バイオガスプラントは有機性廃棄物から電力・熱エネルギーが回収できる再資源化施設として普及しつつあります。バイオガスの有効利用のため、メタンガスを高効率に発生させる技術および発酵残渣の処理が課題となっています。中核の発酵プロセスでは、中温発酵方式(37℃)が主流ですが、当社は課題解決のために高温発酵方式と可溶化方式を採用しました。

プロセス

本プラントのプロセスは破砕・貯留槽の前処理装置と、高温メタン発酵による発酵槽と、発酵廃液を濃縮しアルカリ・加熱処理を行う可溶化槽より構成されています。(図参照)
可溶化槽には、5~6%に濃縮した発酵汚泥が供給され、pH9~10、加熱温度80~120℃にて可溶化処理を行います。これにより汚泥中の有機物は低分子化し、高温メタン発酵槽へ返送することにより容易にメタンガスへ転換されます。同様に可溶化汚泥がガス化されるため引き抜き汚泥(発酵残渣)も減容できます。
テストの結果、可溶化がないプロセスに比較して、メタンガス発生量は、15%以上増加し、発酵残渣は70%以上低減できました。
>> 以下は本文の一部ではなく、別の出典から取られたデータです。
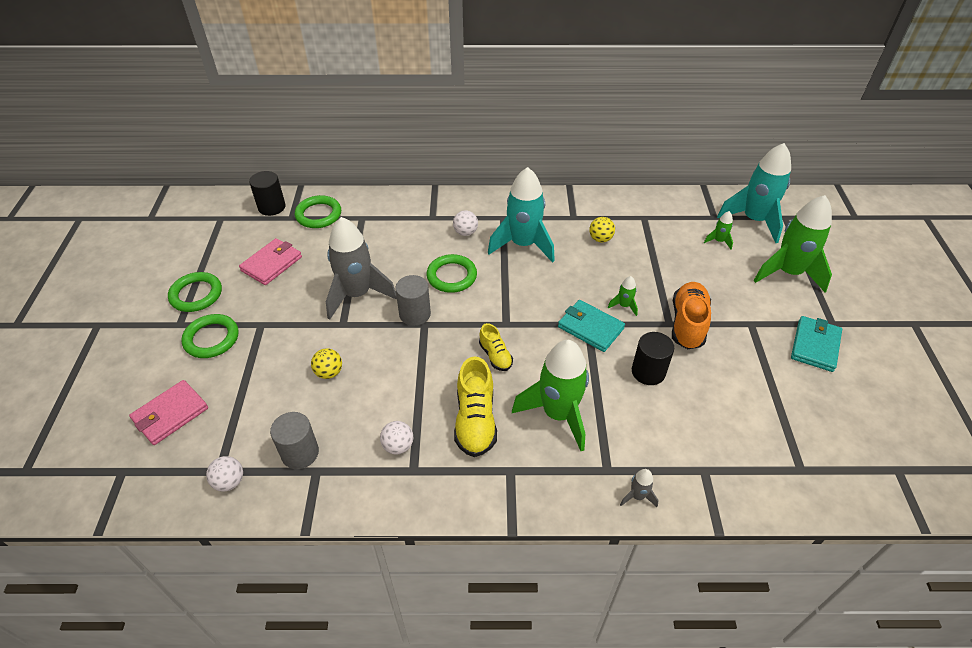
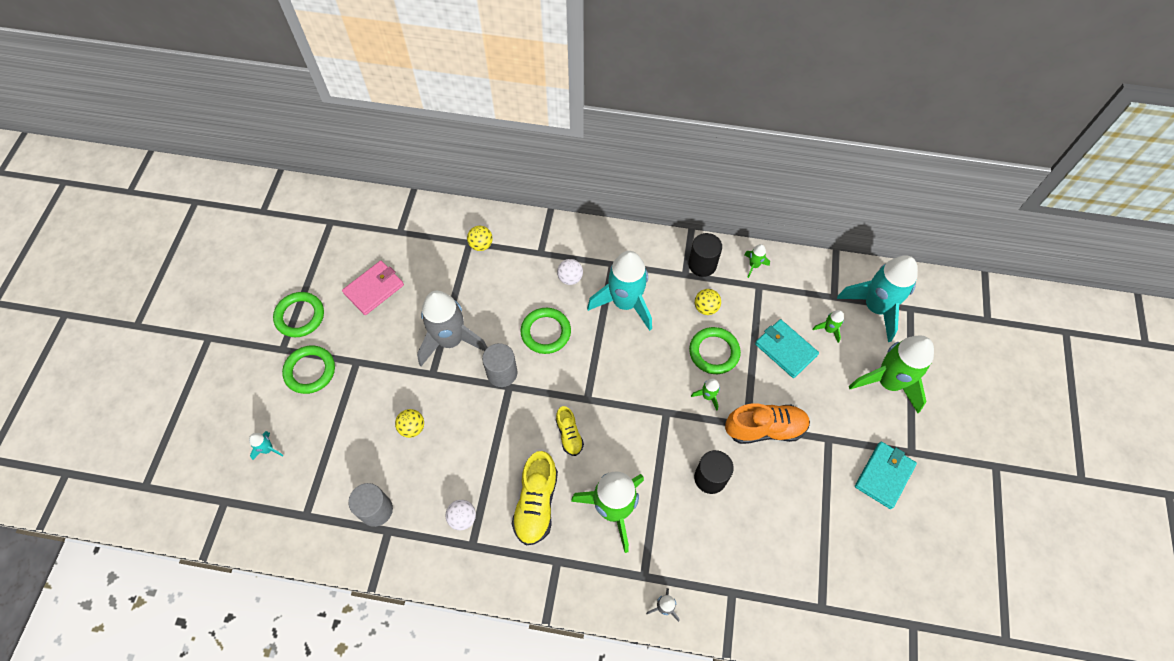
camera: 10 degrees right, 15 degrees up
(170, 414) = (268, 449): pink wallet -> turquoise rocket
(229, 482) = (313, 528): white ball -> none
(272, 207) = (381, 214): black cylinder -> black cylinder (702, 264)
(318, 215) = (427, 232): green ring -> green ring (714, 352)
(374, 218) = (481, 245): none -> yellow ball
(590, 328) = (667, 417): turquoise wallet -> turquoise wallet (785, 349)
(634, 203) = (754, 265): none -> green rocket
(687, 324) = (765, 428): orange shoe -> orange shoe turned 60 degrees clockwise

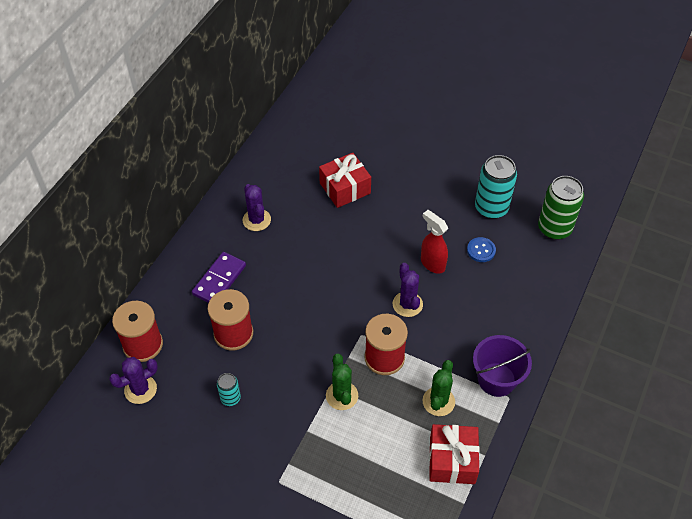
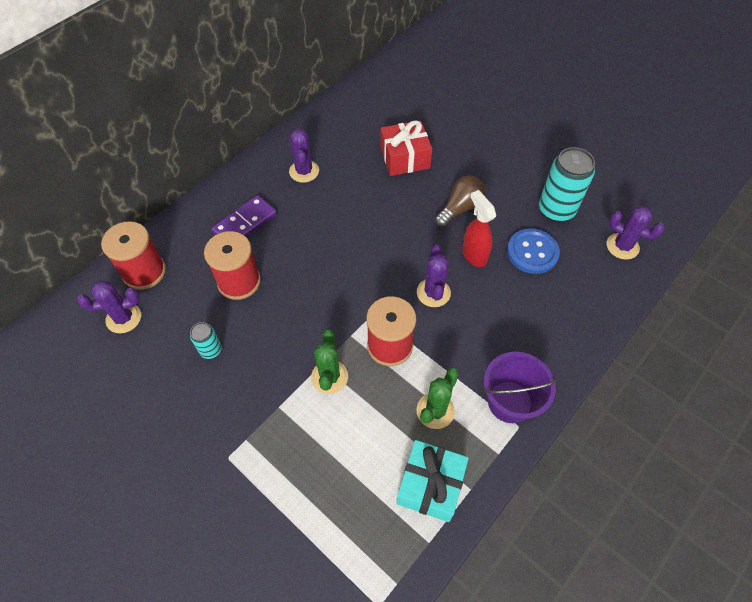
camera: 15 degrees right, 5 degrees up
(408, 225) = (460, 208): none -> brown light bulb
(452, 460) = (430, 485): red gift -> turquoise gift
(481, 250) = (532, 252): blue button -> blue button, size x1.59
(554, 228) = (622, 246): green can -> purple cactus

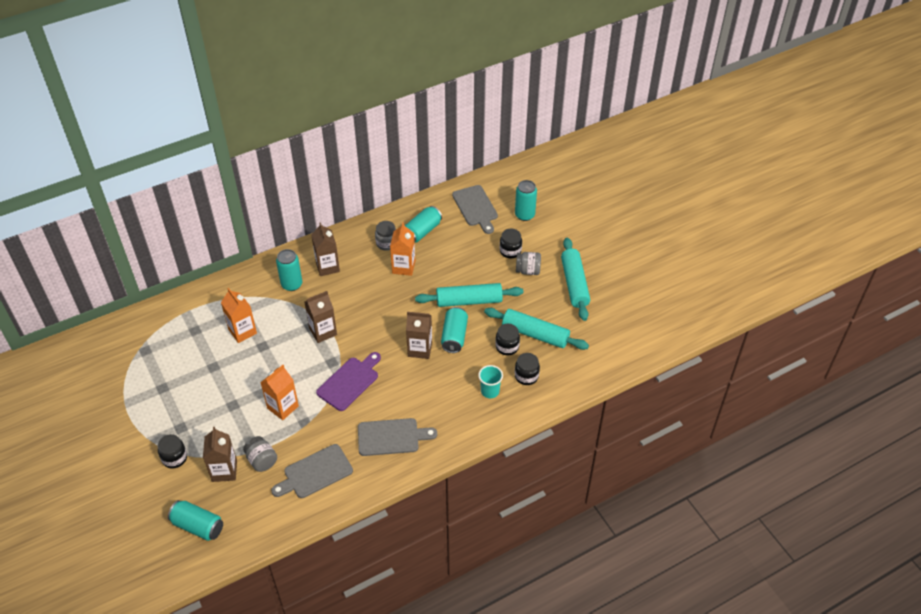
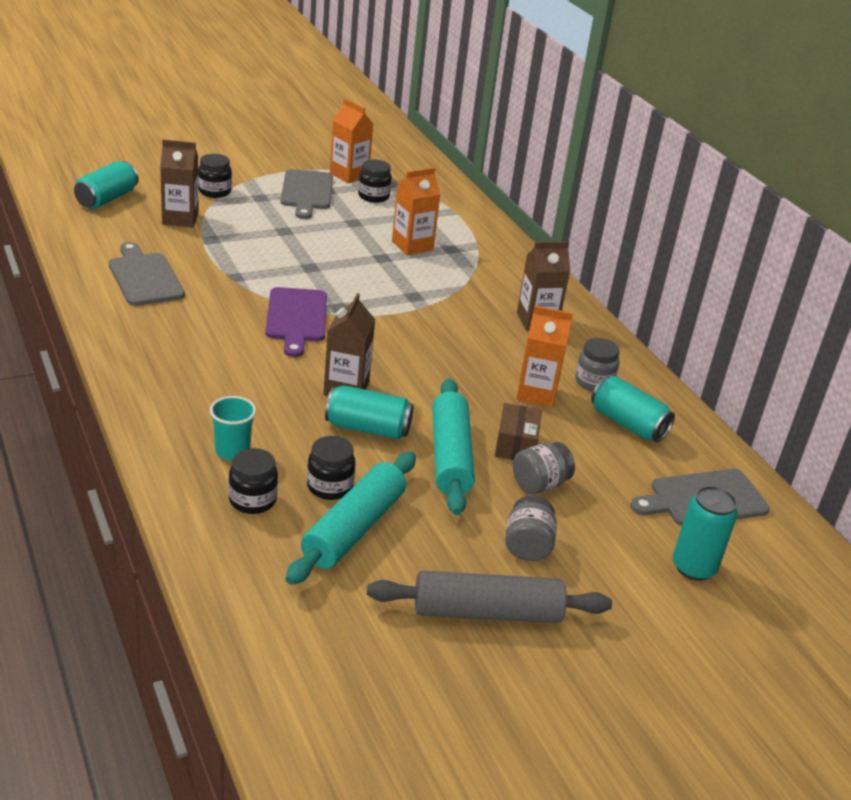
camera: 90 degrees right, 15 degrees down
(262, 460) = (184, 243): grey jar -> grey jar (539, 484)
(283, 407) = (268, 264): orange carton -> orange carton (349, 175)
(292, 284) = (500, 288): turquoise can -> none
(323, 331) = (401, 305): brown carton -> none
(349, 382) = (296, 318): purple cutting board -> purple cutting board turned 45 degrees clockwise
(391, 437) = (178, 343): grey cutting board -> grey cutting board (306, 192)
(452, 275) = (516, 445): none -> brown box
(510, 251) = (582, 529): black jar -> black jar (373, 196)
(574, 284) = (487, 612): turquoise rolling pin -> grey rolling pin

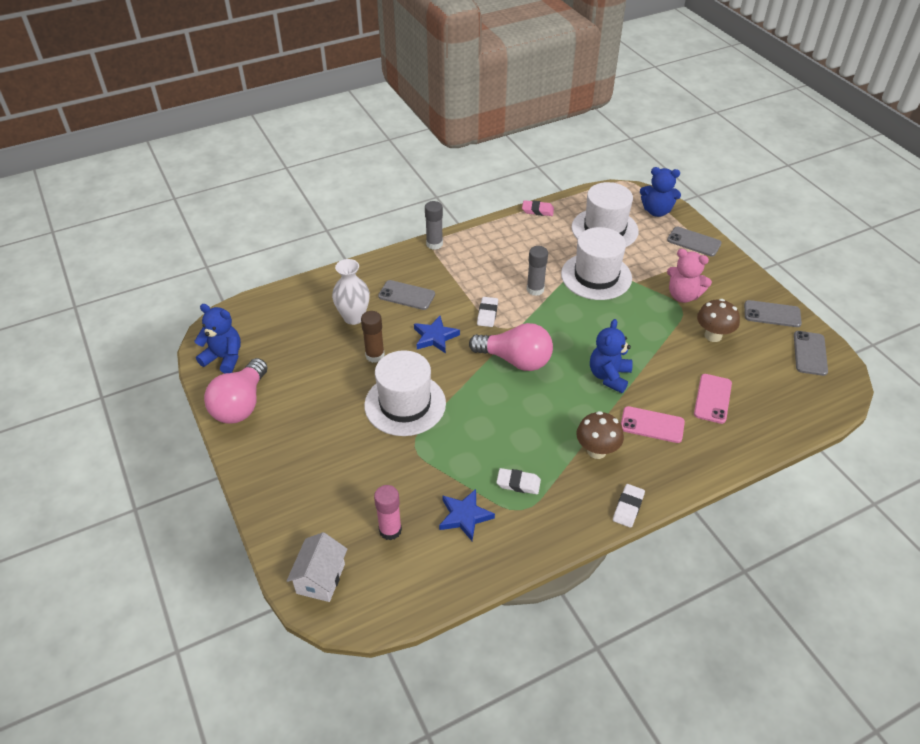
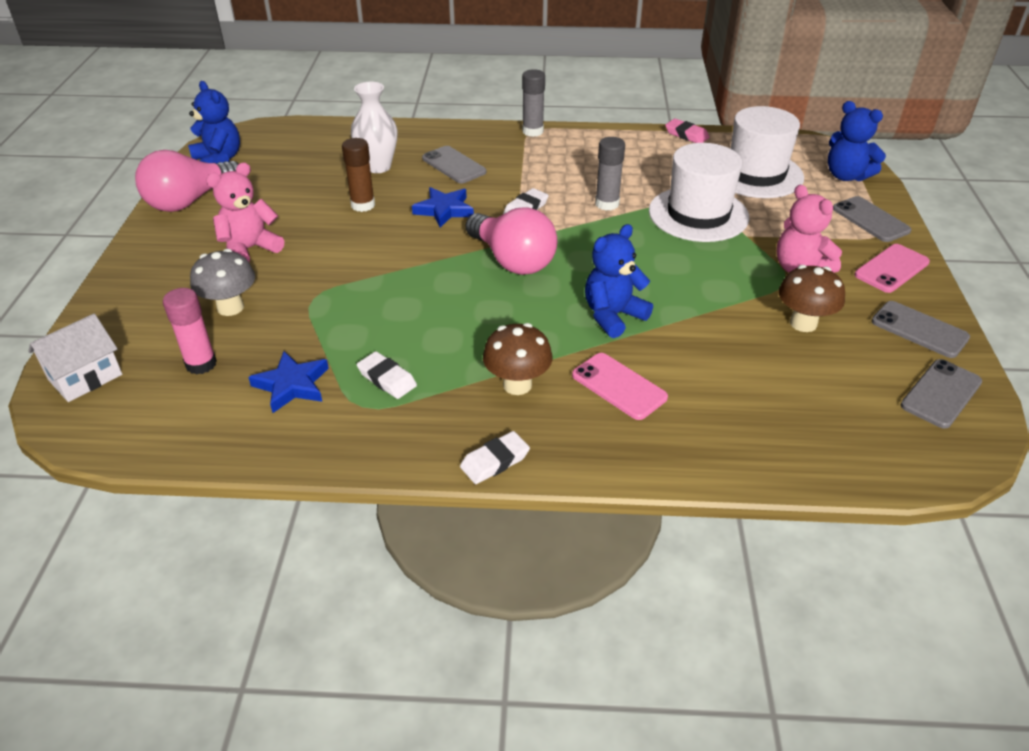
camera: 30 degrees right, 5 degrees down
(330, 426) = (250, 249): none -> pink teddy bear
(365, 479) = (230, 307): none -> grey mushroom
(405, 404) = (346, 257): white hat -> none
(712, 398) = (734, 390): pink phone -> pink phone (891, 269)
また、高温メタン発酵方式の採用により、中温メタン発酵方式に比較して、発酵槽容量は1/2以下に縮小できました。
一日あたり約5トン~100トンの処理規模に適応するプロセスです。

プロセスフロー

今後の展開

家畜ふん尿等の有機性廃棄物にも本プラントの適用を検討しています。家畜ふん尿処理では、メタン発酵槽でアンモニアによる発酵阻害が問題となっていますが、本プラントでは、可溶化槽でアンモニアを除去できるため、高温メタン発酵が適用できます。
家畜ふん尿処理に高温発酵を適用すると、ガス発生量の増加とともに発酵日数の短縮が図られ、省スペース化が図れ、かつ高効率のメタン発酵が可能となります。
バイオマスタウン構想のベースとして、また、有機性廃棄物の処理方法として、自治体に向けて本プラントの提案を行っていきます。